TEXT SECTION:
____


      The other layer is that of simple dilution. As the number of people with a given degree increases, the value of that degree to set one apart decreases.

      There was a time when a high school diploma was far from ubiquitous, and a high school diploma opened doors. But look at what has happened to a high school education. High school diplomas became much more common after WW II, and the standards have slipped. High school grads who are marginally literate, or in many case, illiterate. The last time I hired an IT worker, education was weighted at 0% while experience and work history were pretty much everything. I wanted to see someone who could keep a job in the field, and wasn’t simply escaping after a few months, before lack of practical skill came to light. Conversely, one candidate had a long work history but had never advanced beyond entry level. Next!

      In IT, industry certifications are very popular, but predictably, the value of these certifications has become diluted as they have become more common and the training vendors have zeroed in on the requirements to pass the tests, so it has become more a matter of memorization than of actual understanding.

    2. It has become an intractable problem. The pace of change serves to complicates an already difficult situation. Emerging cyber security threats can change the landscape without warning. I don’t see a silver lining in all of this. I fear that there may be a massive breach could cripple many systems without warning. I don’t have an answer, but I know that complexity has become a threat in its own right. IT security has become so complex and multi-lithic that it’s hard to imagine anyone fully comprehending all of it. So security products aren’t always fully compatible with one another. It’s very concerning.

____

GIVEN RECORDS:

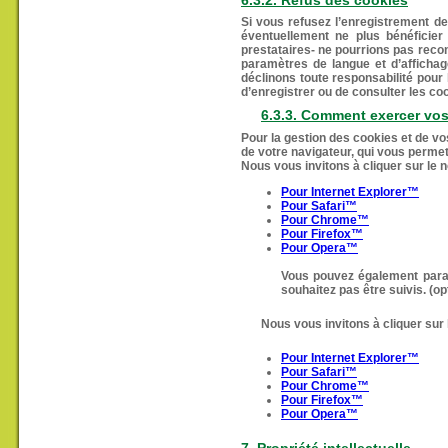
6.3.2. Refus des cookies
Si vous refusez l’enregistrement d
éventuellement ne plus bénéficier
prestataires- ne pourrions pas reconn
paramètres de langue et d’affichag
déclinons toute responsabilité pour
d’enregistrer ou de consulter les c
6.3.3. Comment exercer vos
Pour la gestion des cookies et de vos
de votre navigateur, qui vous permet
Nous vous invitons à cliquer sur le
Pour Internet Explorer™
Pour Safari™
Pour Chrome™
Pour Firefox™
Pour Opera™
Vous pouvez également param
souhaitez pas être suivis. (op
Nous vous invitons à cliquer sur
Pour Internet Explorer™
Pour Safari™
Pour Chrome™
Pour Firefox™
Pour Opera™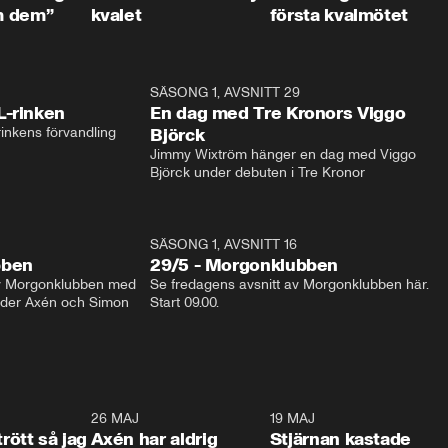
m dem”
kvalet
första kvalmötet
1:04
SÄSONG 1, AVSNITT 29
17:3
L-rinken
En dag med Tre Kronors Viggo
inkens förvandling
Björck
Jimmy Wixtröm hänger en dag med Viggo 
Björck under debuten i Tre Kronor
SÄSONG 1, AVSNITT 16
bben
29/5 - Morgonklubben
av Morgonklubben med 
Se fredagens avsnitt av Morgonklubben här. 
nder Axén och Simon 
Start 09.00. 
0:30
26 MAJ
0:31
19 MAJ
0:4
trött så jag
Axén har aldrig
Stjärnan kastade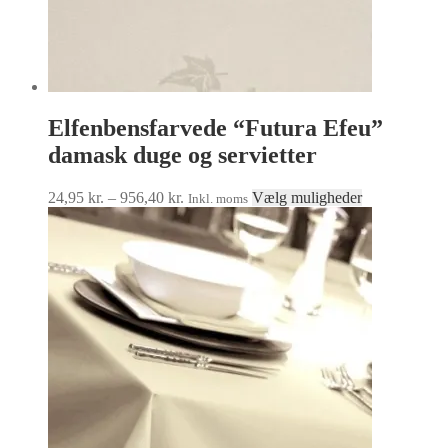
Elfenbensfarvede “Futura Efeu”
damask duge og servietter
Prisinterval:
Dette
24,95
kr.
–
956,40
kr.
Vælg muligheder
Inkl. moms
24,95 kr.
vare
til
har
956,40 kr.
flere
varianter.
Mulighedern
kan
vælges
på
varesiden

____

TASK DETAILS:
Condense the text on credential dilution and IT security into two sentences.

ANSWER TO THE EXERCISE:
As more people hold a given degree or credential, its value in setting a person apart drops, as with high school diplomas after WW II and with IT certifications that now reward memorization more than real understanding. IT security has also become an intractable problem, as rapid change, emerging threats and growing complexity make it hard for anyone to fully comprehend.